In her novel Light in my darkness Hellen Keller wrote, “There is no better way to thank God for your sight than by giving a helping hand to someone in the dark.”
Robert MacLaren, a surgeon and professor at the University of Oxford, has set out to do just that by using gene therapy to treat certain types of blindness with hopes that, in the future, the technique could be used to effectively combat this impairment.
The results for the patients of this experimental gene therapy were published in The Lancet medical journal and have the potential to encourage further research in this area. The trials focused on nine patients who suffered from a particular type of blindness called choroideremia, an inherited disease resulting in progressive blindness. Choroideremia is due to a genetic defect that causes the light-sensitive cells at the back of the eye to degenerate. As these cells die, the retina begins to shrink, leading to the gradual loss of vision.
The therapy involved surgery to inject the missing gene responsible for the choroidermia disease. The gene piggybacked on a virus that acted as a vehicle of delivery, helping the gene navigate right to the retina. Since the initial surgery, the results have been very inspiring—every one of the patients showed an improvement in vision, ranging from higher perception in dim light, to being able to read more lines on the eye chart.
“This [treatment] has huge implications for anyone with a genetic retinal disease such as age-related macular degeneration or retinitis pigmentosa, because it has for the first time shown that gene therapy can be applied safely before the onset of vision loss,” MacLaren said in an interview with the University of Oxford News.
One of the first trials was conducted with a 63-year-old man, Jonathan Wyatt, who at the time of the surgery had very minimal vision. Since undergoing treatment, he has experienced a significant improvement in sight.
“Now when I watch football on TV, if I look at the screen with my left eye alone, it is as if someone has switched on the floodlights,” Wyatt said in an interview with the University of Oxford News. “The green of the pitch is brighter, and the numbers on the shirts are much clearer.”
Another patient, Wayne Thomson, had a similar experience.
“I’ve lived the last 25 years with the certainty that I am going to go blind; and now, [after the operation] there is the possibility that I will hang on to my sight,” he said.
Since choroidermia is a degenerative disease, it may be premature to have very high hopes for the treatment. MacLaren’s paper consists of data for only six months past the surgeries. Therefore, it is still uncertain if the efficacy of the treatment is permanent or transient.
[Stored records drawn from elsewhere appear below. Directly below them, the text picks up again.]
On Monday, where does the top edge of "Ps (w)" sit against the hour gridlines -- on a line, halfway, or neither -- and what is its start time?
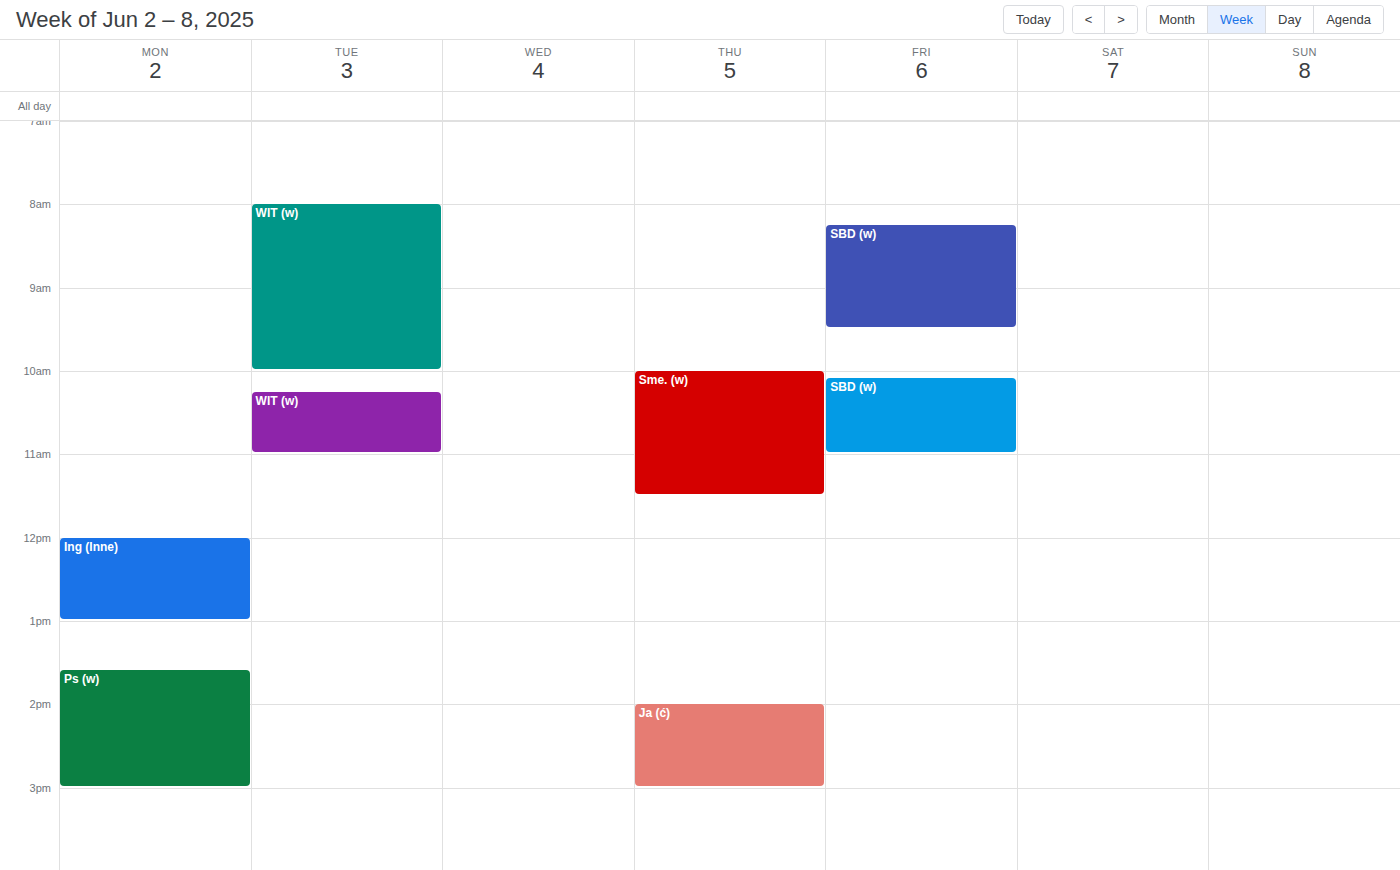
1:35 PM -- neither: 35 minutes below the 1 PM line and 25 minutes above the 2 PM line.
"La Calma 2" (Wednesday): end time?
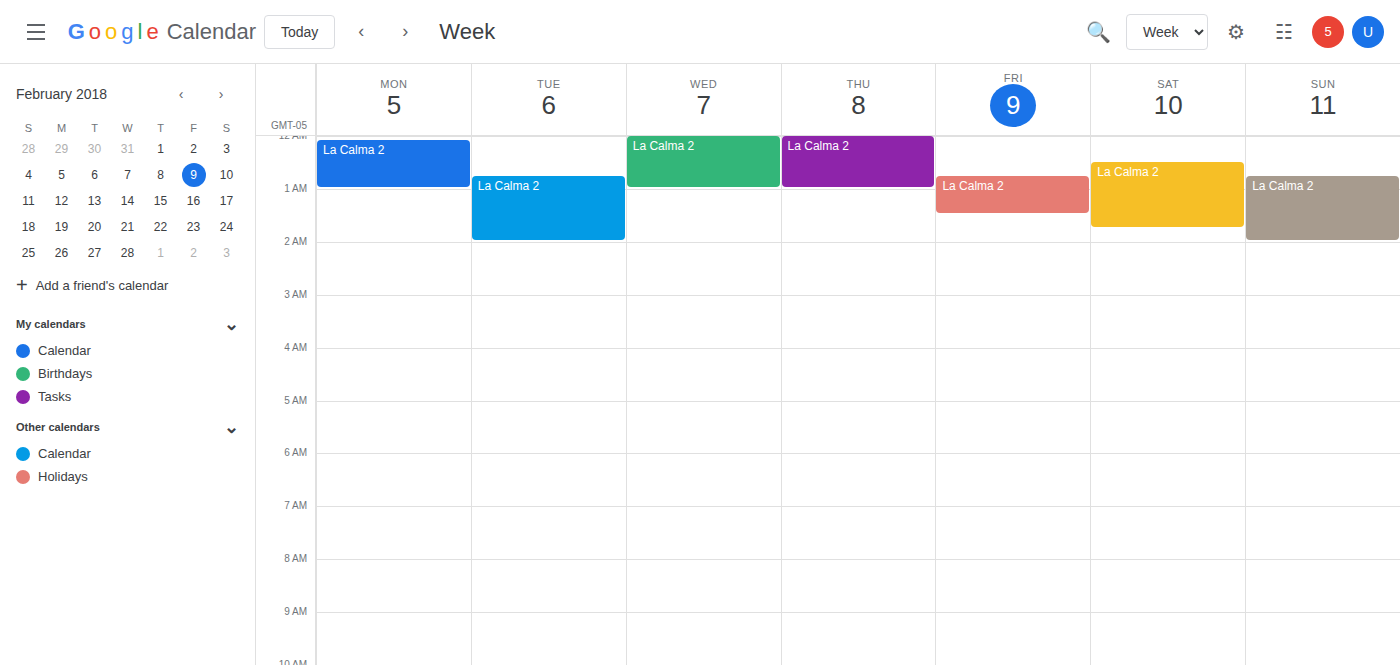
1:00 AM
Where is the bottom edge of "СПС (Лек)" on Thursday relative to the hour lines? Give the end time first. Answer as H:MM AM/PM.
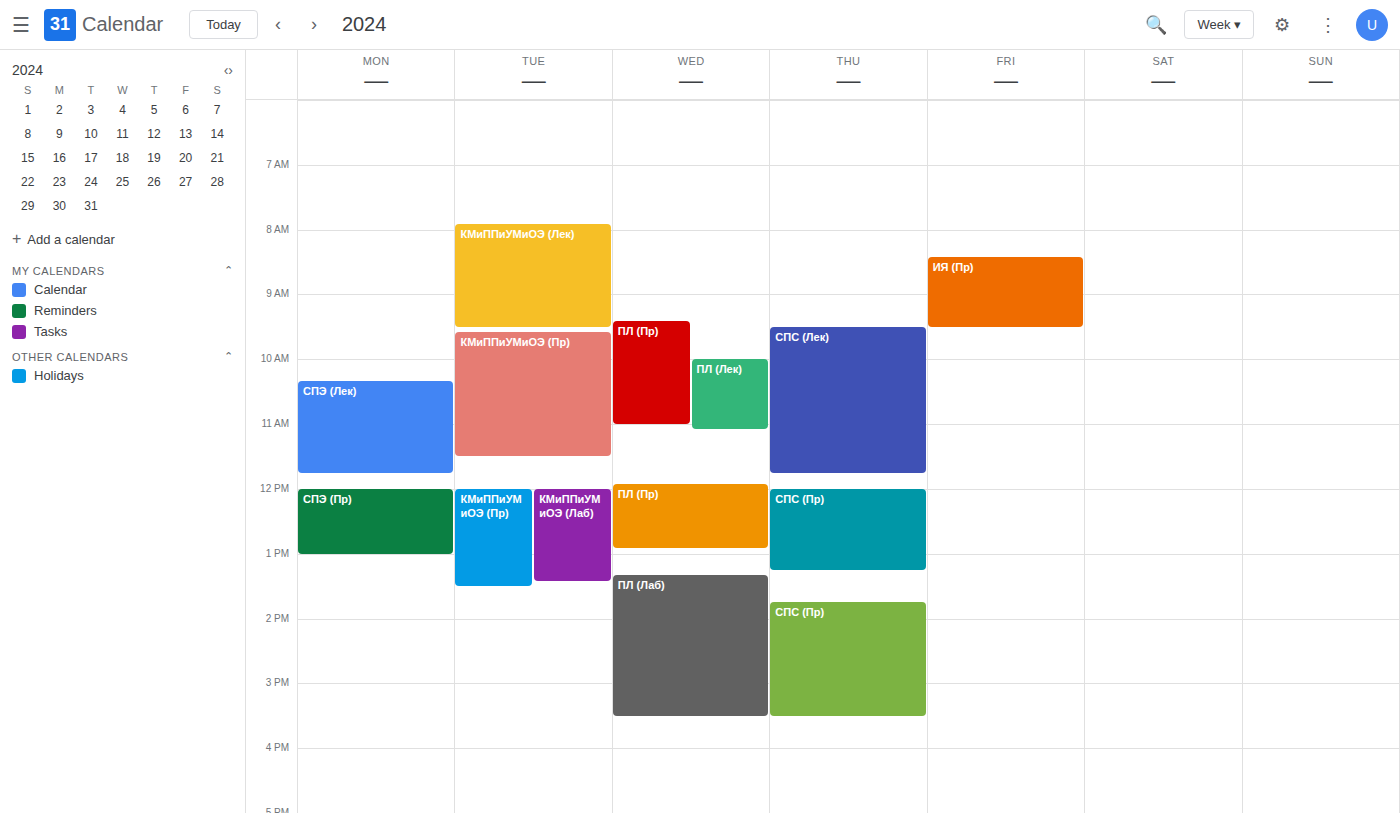
11:45 AM -- neither: three quarters of the way from the 11 AM line to the 12 PM line.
Regardless, MacLaren’s study has sparked optimism among other researchers. Jean Bennett from the University of Pennsylvania applauded these efforts, saying that the technique could be helpful in fighting against other causes of blindness like macular degeneration. However, Bennett is cautious to jump to conclusions.
“We can do as much work as we can in the laboratory and try to sort out all the variables, but there are always surprises,” she said in an interview with ABC News.
The researchers remain optimistic and look forward to the future results of the study.
“I am incredibly excited to see what will happen,” MacLaren said. “The difficult bits are done. We know the virus carrying the gene therapy gets into the cells and the retina recovers after the surgery. Now it’s just waiting to see how the patients progress.”